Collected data
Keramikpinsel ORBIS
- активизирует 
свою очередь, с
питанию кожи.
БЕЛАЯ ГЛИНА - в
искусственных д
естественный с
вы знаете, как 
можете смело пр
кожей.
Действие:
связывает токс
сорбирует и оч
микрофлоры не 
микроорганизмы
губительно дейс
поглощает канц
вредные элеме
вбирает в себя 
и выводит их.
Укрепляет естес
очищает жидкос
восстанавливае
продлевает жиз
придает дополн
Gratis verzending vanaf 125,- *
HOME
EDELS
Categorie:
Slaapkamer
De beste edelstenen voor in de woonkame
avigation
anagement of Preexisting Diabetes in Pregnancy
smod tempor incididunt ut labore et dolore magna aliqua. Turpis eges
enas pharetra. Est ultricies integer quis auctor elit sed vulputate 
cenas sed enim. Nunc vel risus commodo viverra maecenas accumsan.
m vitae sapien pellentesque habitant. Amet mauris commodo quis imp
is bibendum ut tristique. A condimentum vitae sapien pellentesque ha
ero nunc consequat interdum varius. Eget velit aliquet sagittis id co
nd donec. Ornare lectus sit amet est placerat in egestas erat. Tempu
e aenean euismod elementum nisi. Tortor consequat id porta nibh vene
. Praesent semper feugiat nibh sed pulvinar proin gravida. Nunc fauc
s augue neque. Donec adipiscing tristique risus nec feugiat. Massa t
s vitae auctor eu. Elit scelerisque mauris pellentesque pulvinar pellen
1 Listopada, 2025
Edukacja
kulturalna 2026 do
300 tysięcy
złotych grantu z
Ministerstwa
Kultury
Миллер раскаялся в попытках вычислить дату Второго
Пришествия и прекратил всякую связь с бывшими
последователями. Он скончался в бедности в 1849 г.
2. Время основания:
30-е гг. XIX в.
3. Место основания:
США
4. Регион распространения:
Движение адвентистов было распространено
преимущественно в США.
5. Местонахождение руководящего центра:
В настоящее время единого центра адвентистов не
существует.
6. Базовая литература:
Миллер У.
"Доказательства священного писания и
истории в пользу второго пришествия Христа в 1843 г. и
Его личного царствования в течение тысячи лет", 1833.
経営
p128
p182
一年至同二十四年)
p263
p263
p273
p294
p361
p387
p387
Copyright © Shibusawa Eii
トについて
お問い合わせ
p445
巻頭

**What the exercise asks**
Retype the portion of the data above that starts on the line with "сорбирует и оч" and finishes on the line with "smod tempor incididunt", including both of those lines.

**Exercise solution**
сорбирует и оч
микрофлоры не 
микроорганизмы
губительно дейс
поглощает канц
вредные элеме
вбирает в себя 
и выводит их.
Укрепляет естес
очищает жидкос
восстанавливае
продлевает жиз
придает дополн
Gratis verzending vanaf 125,- *
HOME
EDELS
Categorie:
Slaapkamer
De beste edelstenen voor in de woonkame
avigation
anagement of Preexisting Diabetes in Pregnancy
smod tempor incididunt ut labore et dolore magna aliqua. Turpis eges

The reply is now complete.